**Records to process:**
►

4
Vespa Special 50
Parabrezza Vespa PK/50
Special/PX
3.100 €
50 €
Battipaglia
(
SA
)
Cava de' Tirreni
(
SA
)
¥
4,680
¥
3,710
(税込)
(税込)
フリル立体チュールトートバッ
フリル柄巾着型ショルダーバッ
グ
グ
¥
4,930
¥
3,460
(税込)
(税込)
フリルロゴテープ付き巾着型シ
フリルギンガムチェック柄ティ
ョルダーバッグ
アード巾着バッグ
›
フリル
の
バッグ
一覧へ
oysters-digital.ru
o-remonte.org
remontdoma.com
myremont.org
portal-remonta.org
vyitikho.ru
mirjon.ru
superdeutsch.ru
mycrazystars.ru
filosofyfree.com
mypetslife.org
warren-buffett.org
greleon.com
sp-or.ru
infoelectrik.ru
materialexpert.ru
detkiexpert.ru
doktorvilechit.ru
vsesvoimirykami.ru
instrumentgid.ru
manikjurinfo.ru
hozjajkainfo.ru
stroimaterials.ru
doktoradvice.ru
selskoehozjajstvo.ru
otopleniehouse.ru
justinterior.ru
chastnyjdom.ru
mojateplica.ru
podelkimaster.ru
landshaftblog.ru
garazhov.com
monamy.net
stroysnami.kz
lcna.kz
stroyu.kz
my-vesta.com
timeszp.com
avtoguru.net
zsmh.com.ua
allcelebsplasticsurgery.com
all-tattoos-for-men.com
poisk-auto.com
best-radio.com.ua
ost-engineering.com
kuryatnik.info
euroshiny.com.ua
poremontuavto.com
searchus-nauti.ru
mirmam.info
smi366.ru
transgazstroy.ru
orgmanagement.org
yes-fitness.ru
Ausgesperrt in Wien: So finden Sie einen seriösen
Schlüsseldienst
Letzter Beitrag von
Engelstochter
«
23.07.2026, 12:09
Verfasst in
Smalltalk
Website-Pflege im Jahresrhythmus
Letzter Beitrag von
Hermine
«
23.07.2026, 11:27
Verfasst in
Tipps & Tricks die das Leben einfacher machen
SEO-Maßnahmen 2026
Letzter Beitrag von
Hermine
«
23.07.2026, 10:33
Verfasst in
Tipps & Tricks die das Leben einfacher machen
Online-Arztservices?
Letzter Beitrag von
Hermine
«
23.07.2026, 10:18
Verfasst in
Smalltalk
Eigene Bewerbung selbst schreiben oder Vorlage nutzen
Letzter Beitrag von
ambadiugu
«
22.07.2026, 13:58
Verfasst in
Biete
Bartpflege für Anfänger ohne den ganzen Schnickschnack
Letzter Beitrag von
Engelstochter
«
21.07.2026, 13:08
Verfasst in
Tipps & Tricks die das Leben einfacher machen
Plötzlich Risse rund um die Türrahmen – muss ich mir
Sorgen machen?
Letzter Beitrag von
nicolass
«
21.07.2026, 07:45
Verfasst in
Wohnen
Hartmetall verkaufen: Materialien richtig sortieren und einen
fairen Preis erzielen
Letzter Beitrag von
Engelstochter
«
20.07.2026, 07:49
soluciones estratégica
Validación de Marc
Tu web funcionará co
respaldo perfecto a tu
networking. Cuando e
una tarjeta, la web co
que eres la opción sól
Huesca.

◄

**Exercise directions:**
Give all of the lines above again, replacing "Smalltalk" with "Plauderecke" everywhere it appears and changing nothing else.

**Exercise output:**
4
Vespa Special 50
Parabrezza Vespa PK/50
Special/PX
3.100 €
50 €
Battipaglia
(
SA
)
Cava de' Tirreni
(
SA
)
¥
4,680
¥
3,710
(税込)
(税込)
フリル立体チュールトートバッ
フリル柄巾着型ショルダーバッ
グ
グ
¥
4,930
¥
3,460
(税込)
(税込)
フリルロゴテープ付き巾着型シ
フリルギンガムチェック柄ティ
ョルダーバッグ
アード巾着バッグ
›
フリル
の
バッグ
一覧へ
oysters-digital.ru
o-remonte.org
remontdoma.com
myremont.org
portal-remonta.org
vyitikho.ru
mirjon.ru
superdeutsch.ru
mycrazystars.ru
filosofyfree.com
mypetslife.org
warren-buffett.org
greleon.com
sp-or.ru
infoelectrik.ru
materialexpert.ru
detkiexpert.ru
doktorvilechit.ru
vsesvoimirykami.ru
instrumentgid.ru
manikjurinfo.ru
hozjajkainfo.ru
stroimaterials.ru
doktoradvice.ru
selskoehozjajstvo.ru
otopleniehouse.ru
justinterior.ru
chastnyjdom.ru
mojateplica.ru
podelkimaster.ru
landshaftblog.ru
garazhov.com
monamy.net
stroysnami.kz
lcna.kz
stroyu.kz
my-vesta.com
timeszp.com
avtoguru.net
zsmh.com.ua
allcelebsplasticsurgery.com
all-tattoos-for-men.com
poisk-auto.com
best-radio.com.ua
ost-engineering.com
kuryatnik.info
euroshiny.com.ua
poremontuavto.com
searchus-nauti.ru
mirmam.info
smi366.ru
transgazstroy.ru
orgmanagement.org
yes-fitness.ru
Ausgesperrt in Wien: So finden Sie einen seriösen
Schlüsseldienst
Letzter Beitrag von
Engelstochter
«
23.07.2026, 12:09
Verfasst in
Plauderecke
Website-Pflege im Jahresrhythmus
Letzter Beitrag von
Hermine
«
23.07.2026, 11:27
Verfasst in
Tipps & Tricks die das Leben einfacher machen
SEO-Maßnahmen 2026
Letzter Beitrag von
Hermine
«
23.07.2026, 10:33
Verfasst in
Tipps & Tricks die das Leben einfacher machen
Online-Arztservices?
Letzter Beitrag von
Hermine
«
23.07.2026, 10:18
Verfasst in
Plauderecke
Eigene Bewerbung selbst schreiben oder Vorlage nutzen
Letzter Beitrag von
ambadiugu
«
22.07.2026, 13:58
Verfasst in
Biete
Bartpflege für Anfänger ohne den ganzen Schnickschnack
Letzter Beitrag von
Engelstochter
«
21.07.2026, 13:08
Verfasst in
Tipps & Tricks die das Leben einfacher machen
Plötzlich Risse rund um die Türrahmen – muss ich mir
Sorgen machen?
Letzter Beitrag von
nicolass
«
21.07.2026, 07:45
Verfasst in
Wohnen
Hartmetall verkaufen: Materialien richtig sortieren und einen
fairen Preis erzielen
Letzter Beitrag von
Engelstochter
«
20.07.2026, 07:49
soluciones estratégica
Validación de Marc
Tu web funcionará co
respaldo perfecto a tu
networking. Cuando e
una tarjeta, la web co
que eres la opción sól
Huesca.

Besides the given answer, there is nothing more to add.